Seit der gelernte Fotojournalist, der fast zwei Jahrzehnte als Aufnahmeleiter für italienische Spiel- und Werbefilme arbeitete, vor bald 15 Jahren auf die Kunst umsattelte, hat er sich auf eine geradezu soziologisch anmutende Bestandsaufnahme der europäischen Konsumgesellschaft in den immer größer werdenden Zeitfenstern der Menschen außerhalb ihrer Arbeitszeit spezialisiert. Die Kulisse liefern dem 61-Jährigen jene Strukturen, die eine speziell dafür entwickelte Industrie bereitstellt: Eine große Rolle spielt dabei gezähmte Natur, meist voll gestellt mit Arsenalen von Sonnenschirmen und Liegestühlen und am Horizont begrenzt von Hotelburgen - oder auch Schloten, Meilern und Kraftwerken.

Unbarmherzige Präzision und Übersicht garantiert die Verwendung einer altmodischen Großbildplattenkamera, die Vitali jeweils auf ein fünf Meter hohes Podest hievt, das dem Kontrollturm eines Bademeisters oder Schiedsrichters nicht unähnlich ist. Die dadurch erzielte Informationsdichte steigert er noch durch das Prinzip der Serie, womit er den Schwenkradius der Kamera maximal erweitern kann - besonders eindrucksvoll demonstriert im achtteiligen "Knokke-Polyptichon", einem Hauptwerk Vitalis', in dem er auf 16 Metern die dicht bevölkerte Küstenlandschaft des belgischen Seebades wie mit Messern zerschneidet.

Dateneinträge:
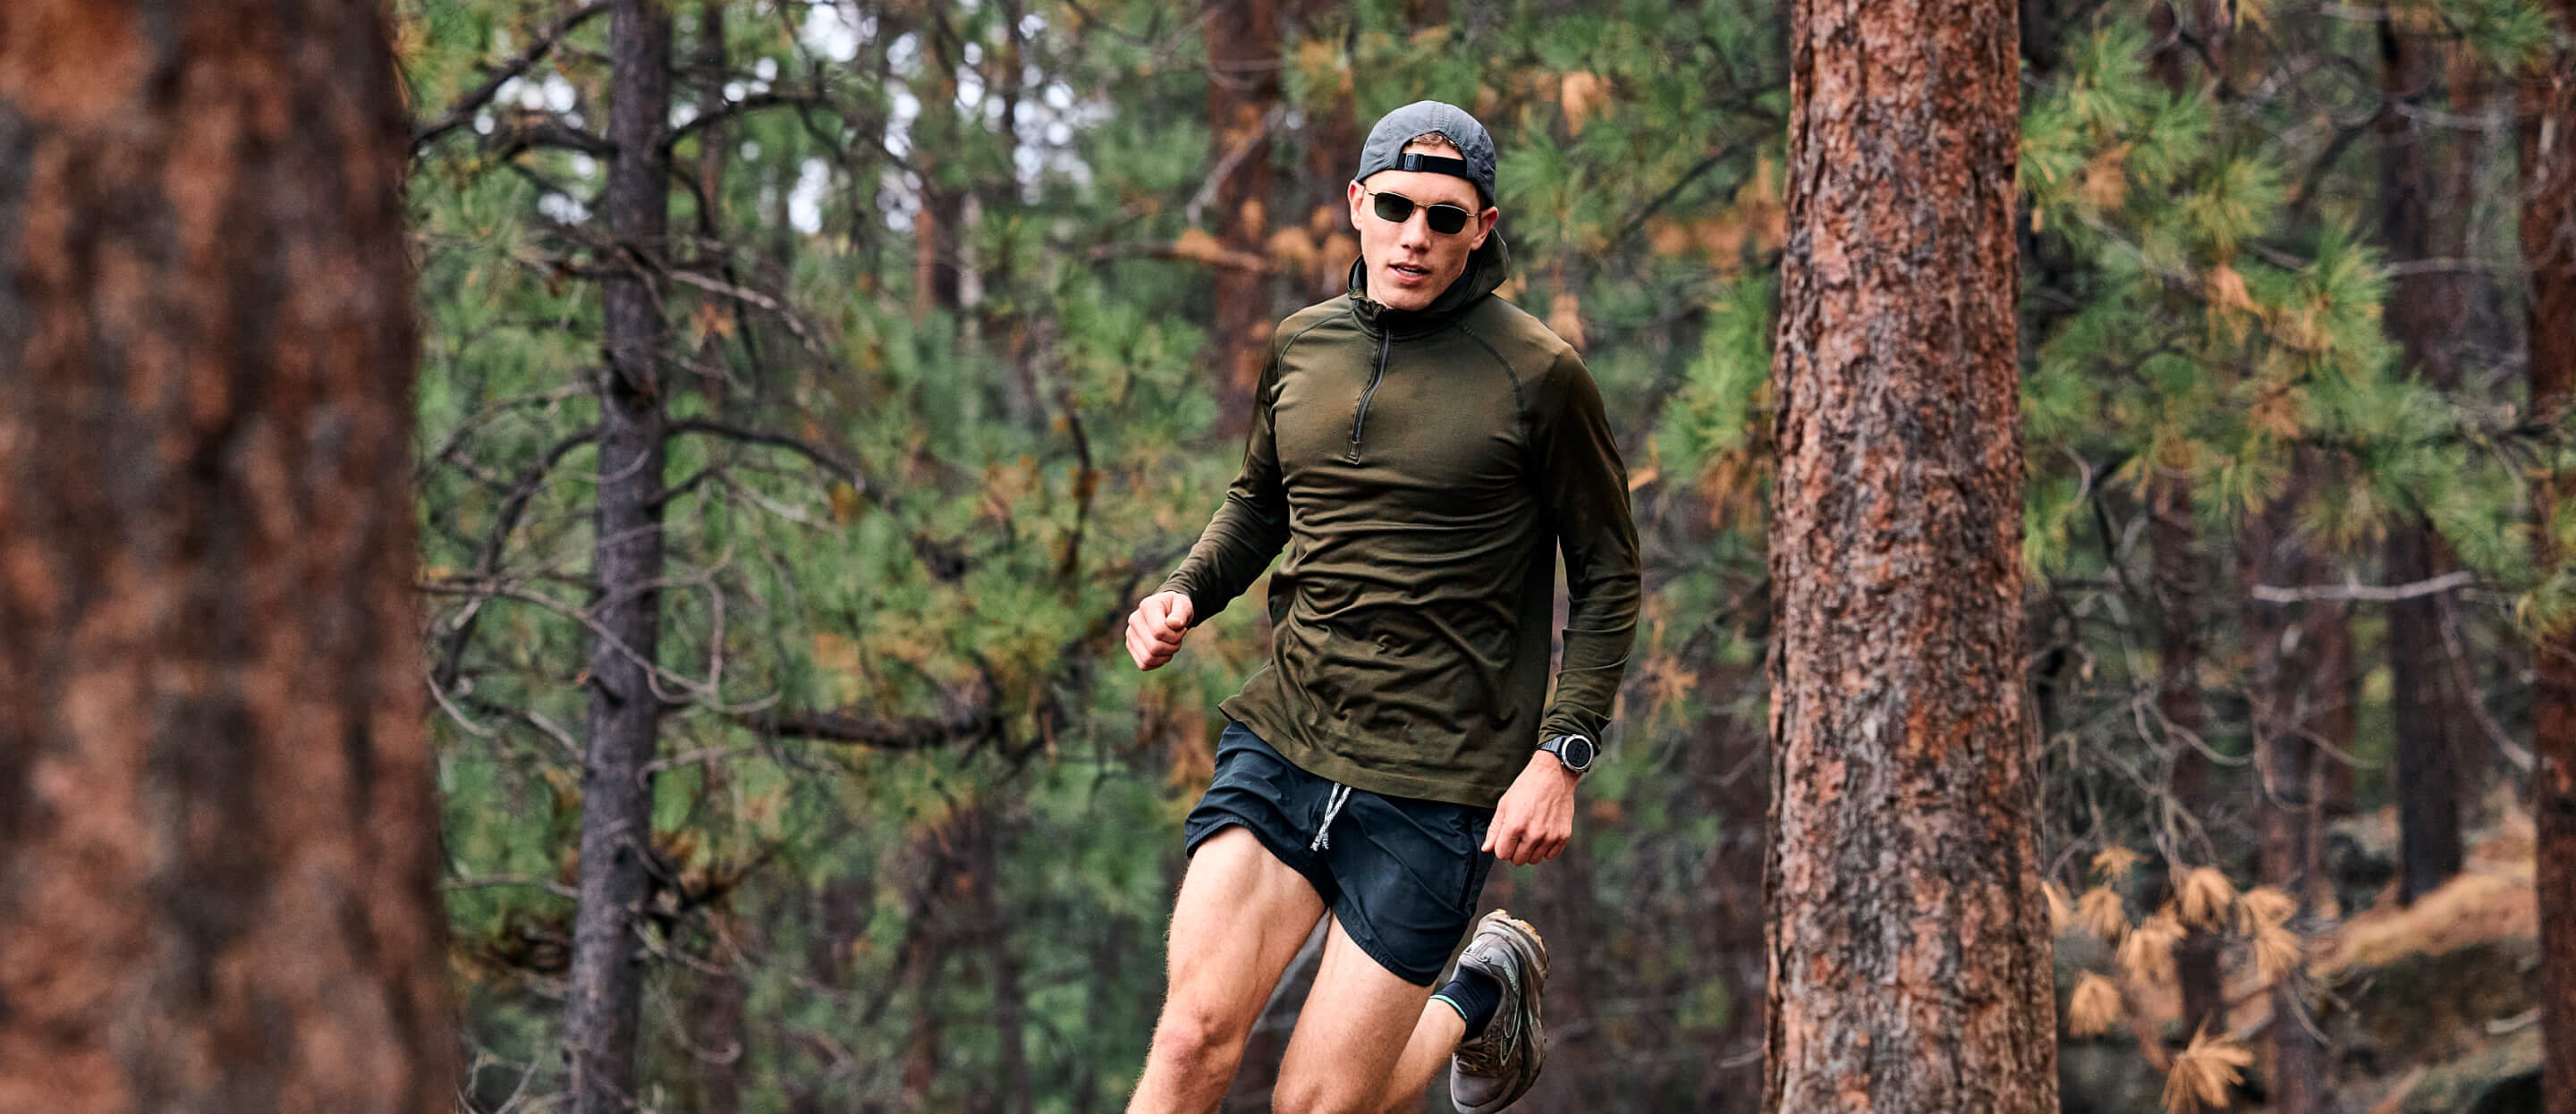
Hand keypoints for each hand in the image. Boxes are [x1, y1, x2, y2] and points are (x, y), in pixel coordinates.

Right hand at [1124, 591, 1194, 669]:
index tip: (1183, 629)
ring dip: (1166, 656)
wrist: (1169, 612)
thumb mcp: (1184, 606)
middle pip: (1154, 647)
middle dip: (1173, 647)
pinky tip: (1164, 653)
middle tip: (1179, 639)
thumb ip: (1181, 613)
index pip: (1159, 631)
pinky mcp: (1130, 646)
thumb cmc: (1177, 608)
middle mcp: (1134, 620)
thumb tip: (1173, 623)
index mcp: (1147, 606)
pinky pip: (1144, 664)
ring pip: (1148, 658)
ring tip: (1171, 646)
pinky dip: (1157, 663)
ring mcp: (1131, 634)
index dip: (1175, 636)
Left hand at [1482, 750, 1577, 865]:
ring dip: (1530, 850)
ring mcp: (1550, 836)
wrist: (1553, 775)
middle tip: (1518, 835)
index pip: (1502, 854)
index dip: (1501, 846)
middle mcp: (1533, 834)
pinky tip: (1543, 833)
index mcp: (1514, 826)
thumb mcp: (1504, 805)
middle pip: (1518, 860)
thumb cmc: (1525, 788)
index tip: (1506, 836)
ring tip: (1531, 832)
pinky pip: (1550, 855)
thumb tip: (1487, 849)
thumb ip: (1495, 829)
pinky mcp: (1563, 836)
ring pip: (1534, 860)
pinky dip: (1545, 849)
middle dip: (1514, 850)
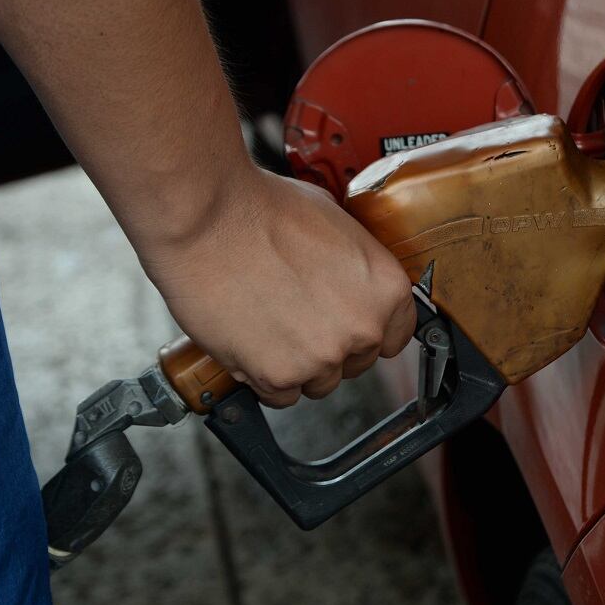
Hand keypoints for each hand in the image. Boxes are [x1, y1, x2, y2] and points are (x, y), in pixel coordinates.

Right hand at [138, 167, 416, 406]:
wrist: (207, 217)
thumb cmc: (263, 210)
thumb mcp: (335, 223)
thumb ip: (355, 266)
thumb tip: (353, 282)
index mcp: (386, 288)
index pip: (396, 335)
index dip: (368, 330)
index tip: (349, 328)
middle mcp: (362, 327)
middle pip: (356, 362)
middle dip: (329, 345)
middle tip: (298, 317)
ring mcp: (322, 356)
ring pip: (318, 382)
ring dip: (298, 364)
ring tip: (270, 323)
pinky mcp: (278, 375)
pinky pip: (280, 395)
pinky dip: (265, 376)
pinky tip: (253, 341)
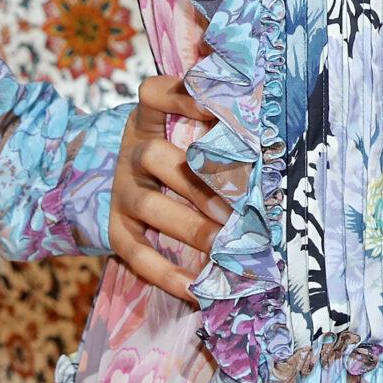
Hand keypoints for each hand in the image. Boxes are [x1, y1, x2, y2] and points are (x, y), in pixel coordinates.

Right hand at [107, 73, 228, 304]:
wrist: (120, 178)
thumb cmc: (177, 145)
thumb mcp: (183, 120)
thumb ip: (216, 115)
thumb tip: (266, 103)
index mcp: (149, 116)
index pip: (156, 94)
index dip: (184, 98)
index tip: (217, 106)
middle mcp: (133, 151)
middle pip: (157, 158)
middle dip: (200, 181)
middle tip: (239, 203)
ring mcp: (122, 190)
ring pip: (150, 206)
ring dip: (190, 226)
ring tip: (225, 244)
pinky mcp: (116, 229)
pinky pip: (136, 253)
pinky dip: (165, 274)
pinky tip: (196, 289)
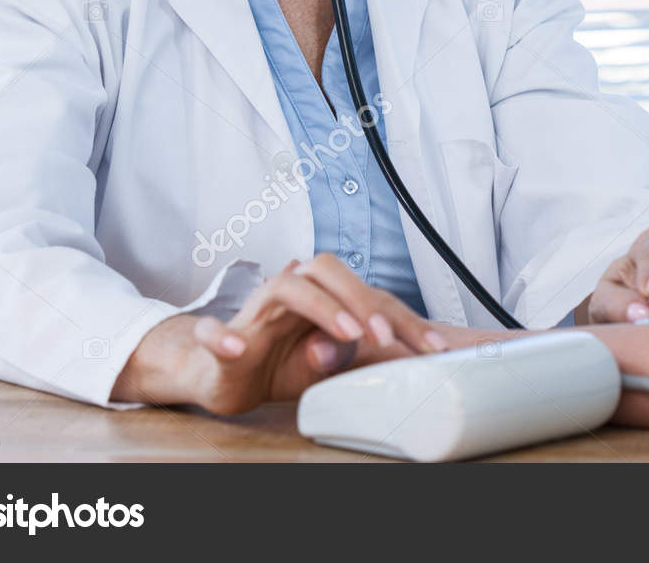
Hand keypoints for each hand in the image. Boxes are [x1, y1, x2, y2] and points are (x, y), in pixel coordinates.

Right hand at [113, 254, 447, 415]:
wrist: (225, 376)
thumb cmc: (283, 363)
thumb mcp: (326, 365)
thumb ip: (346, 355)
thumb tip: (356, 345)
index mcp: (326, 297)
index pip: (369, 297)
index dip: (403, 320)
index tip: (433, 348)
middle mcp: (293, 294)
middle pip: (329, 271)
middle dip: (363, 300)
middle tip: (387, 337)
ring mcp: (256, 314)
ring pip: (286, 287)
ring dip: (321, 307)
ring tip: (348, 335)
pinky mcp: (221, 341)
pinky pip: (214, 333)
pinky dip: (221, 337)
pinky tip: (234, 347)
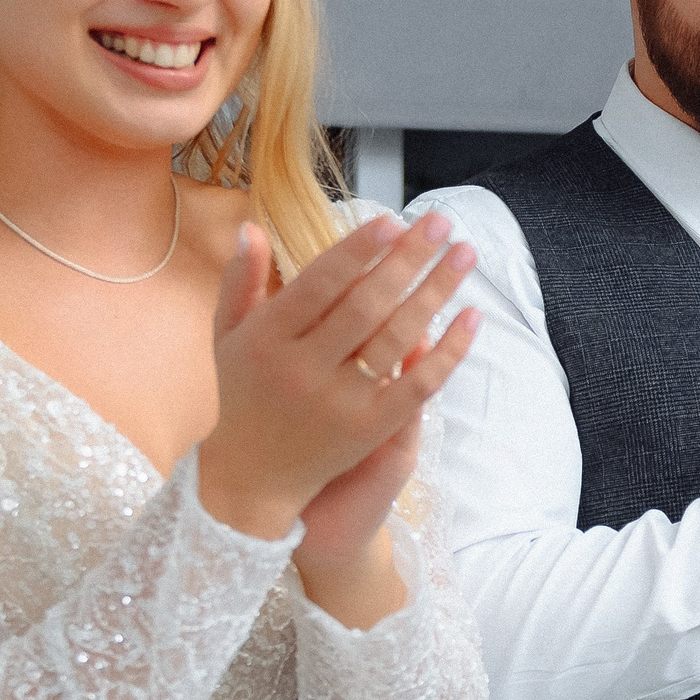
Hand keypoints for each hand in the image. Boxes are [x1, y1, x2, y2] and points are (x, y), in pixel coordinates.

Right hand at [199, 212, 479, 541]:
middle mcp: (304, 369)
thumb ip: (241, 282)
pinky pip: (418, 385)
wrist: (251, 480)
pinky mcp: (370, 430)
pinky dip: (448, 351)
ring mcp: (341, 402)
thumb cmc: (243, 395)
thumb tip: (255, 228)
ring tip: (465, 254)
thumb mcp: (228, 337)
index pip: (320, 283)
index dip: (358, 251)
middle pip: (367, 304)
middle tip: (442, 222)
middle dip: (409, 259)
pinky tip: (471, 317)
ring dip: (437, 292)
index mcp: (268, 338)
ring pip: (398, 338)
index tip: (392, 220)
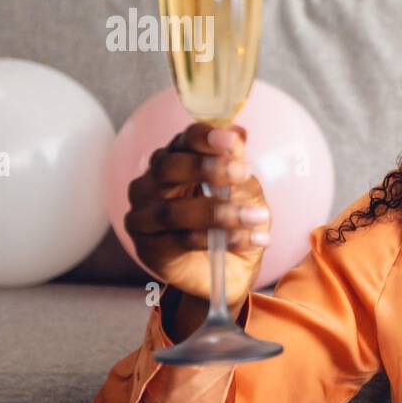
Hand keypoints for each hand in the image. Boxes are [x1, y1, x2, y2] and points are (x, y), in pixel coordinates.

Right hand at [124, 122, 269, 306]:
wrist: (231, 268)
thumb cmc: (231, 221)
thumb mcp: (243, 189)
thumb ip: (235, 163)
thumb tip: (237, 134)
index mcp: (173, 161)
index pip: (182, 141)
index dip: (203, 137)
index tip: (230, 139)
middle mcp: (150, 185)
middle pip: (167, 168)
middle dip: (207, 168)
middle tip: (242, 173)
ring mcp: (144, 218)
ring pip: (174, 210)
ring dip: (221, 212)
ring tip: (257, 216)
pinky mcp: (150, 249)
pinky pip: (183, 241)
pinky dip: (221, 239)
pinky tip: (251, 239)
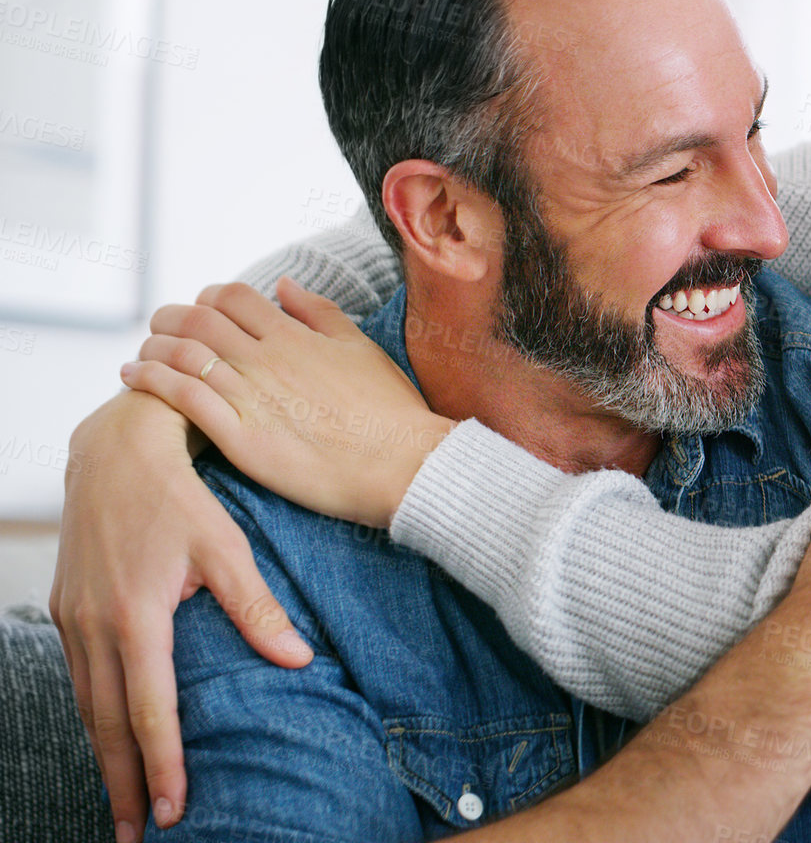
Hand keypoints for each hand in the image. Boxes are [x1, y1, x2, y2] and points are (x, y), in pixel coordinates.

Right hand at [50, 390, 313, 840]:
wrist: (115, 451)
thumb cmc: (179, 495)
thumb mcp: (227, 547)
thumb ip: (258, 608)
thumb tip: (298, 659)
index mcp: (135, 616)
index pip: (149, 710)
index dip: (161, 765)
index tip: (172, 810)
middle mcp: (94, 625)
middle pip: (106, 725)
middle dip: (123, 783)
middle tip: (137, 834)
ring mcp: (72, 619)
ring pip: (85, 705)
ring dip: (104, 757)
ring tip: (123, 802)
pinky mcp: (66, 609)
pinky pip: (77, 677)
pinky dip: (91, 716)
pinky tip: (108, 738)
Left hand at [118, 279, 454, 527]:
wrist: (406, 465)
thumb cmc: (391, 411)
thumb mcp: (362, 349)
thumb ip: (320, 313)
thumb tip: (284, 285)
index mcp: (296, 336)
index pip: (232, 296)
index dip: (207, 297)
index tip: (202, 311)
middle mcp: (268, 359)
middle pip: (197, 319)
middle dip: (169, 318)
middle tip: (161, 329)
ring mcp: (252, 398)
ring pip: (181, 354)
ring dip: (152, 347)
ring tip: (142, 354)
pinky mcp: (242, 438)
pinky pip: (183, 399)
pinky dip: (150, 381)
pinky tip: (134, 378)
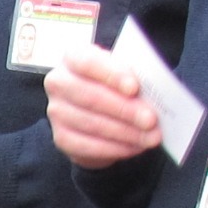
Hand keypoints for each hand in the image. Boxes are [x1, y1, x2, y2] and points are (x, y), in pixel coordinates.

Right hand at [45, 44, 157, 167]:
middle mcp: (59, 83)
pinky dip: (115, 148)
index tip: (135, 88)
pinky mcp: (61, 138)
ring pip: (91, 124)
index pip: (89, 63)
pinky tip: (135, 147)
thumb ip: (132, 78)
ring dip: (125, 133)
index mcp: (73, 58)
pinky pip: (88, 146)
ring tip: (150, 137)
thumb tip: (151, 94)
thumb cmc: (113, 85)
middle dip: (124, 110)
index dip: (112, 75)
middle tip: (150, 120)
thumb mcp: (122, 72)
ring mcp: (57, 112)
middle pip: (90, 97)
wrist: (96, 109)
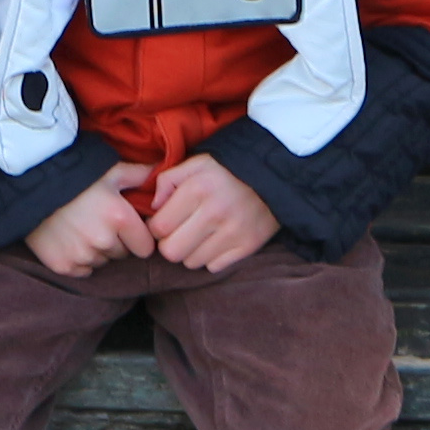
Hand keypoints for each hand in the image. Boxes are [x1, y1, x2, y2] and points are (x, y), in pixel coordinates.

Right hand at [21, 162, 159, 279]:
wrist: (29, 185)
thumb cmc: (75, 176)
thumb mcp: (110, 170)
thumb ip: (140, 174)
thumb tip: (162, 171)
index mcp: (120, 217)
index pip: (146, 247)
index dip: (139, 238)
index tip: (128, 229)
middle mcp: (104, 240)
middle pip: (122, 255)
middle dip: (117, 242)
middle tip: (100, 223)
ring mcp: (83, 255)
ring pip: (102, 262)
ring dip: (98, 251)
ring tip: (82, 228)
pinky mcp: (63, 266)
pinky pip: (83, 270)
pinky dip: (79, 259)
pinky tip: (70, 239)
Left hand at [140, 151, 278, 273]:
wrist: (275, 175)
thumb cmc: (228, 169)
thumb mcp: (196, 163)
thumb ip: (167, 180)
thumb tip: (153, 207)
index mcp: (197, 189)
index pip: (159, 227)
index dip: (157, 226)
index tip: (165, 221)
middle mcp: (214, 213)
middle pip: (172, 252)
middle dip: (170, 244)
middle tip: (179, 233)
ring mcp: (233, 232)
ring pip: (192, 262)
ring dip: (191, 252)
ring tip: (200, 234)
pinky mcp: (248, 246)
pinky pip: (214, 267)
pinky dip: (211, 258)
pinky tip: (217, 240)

ZIEL DER ÜBUNG
Führe den Text über den Fotografen Vitali nach seinem letzten Satz weiter.

LÖSUNG DER ÜBUNG
Und als wäre es noch immer nicht genug, steigert Vitali die fast schon schmerzliche optische Effizienz durch die Ausarbeitung: Sämtliche übermannshoch vergrößerten Fotografien sind hinter Plexiglas aufkaschiert, was den an sich durch Überbelichtung ganz in fahle Farbigkeit getauchten Aufnahmen auch die vom Kunstmarkt geforderte Brillanz verleiht. So weit immer noch gut! Zumal im eleganten, lang gestreckten Saal XIII des Lentos, wo sich die Arbeiten in strenger Rhythmik und Gruppierung um Tony Craggs monumentale Bronzeskulptur "New Curly (Early Forms)" - eine Art postmoderne Liegende - anordnen.

Hätte man's hierbei belassen, die Show wäre absolut überzeugend gewesen. Dummerweise gibt es noch den kleinen Saal XIV, der von seinen Dimensionen her eher wie ein grafisches Kabinett daherkommt. Nicht nur sacken die darin gezeigten Arbeiten qualitativ ab. Vitali hat sich überdies zu einer barocken Hängung hinreißen lassen, bei der die Bilder dicht und unregelmäßig über die Wände verteilt sind. Er hätte das besser bleiben lassen. Es entzaubert ihn.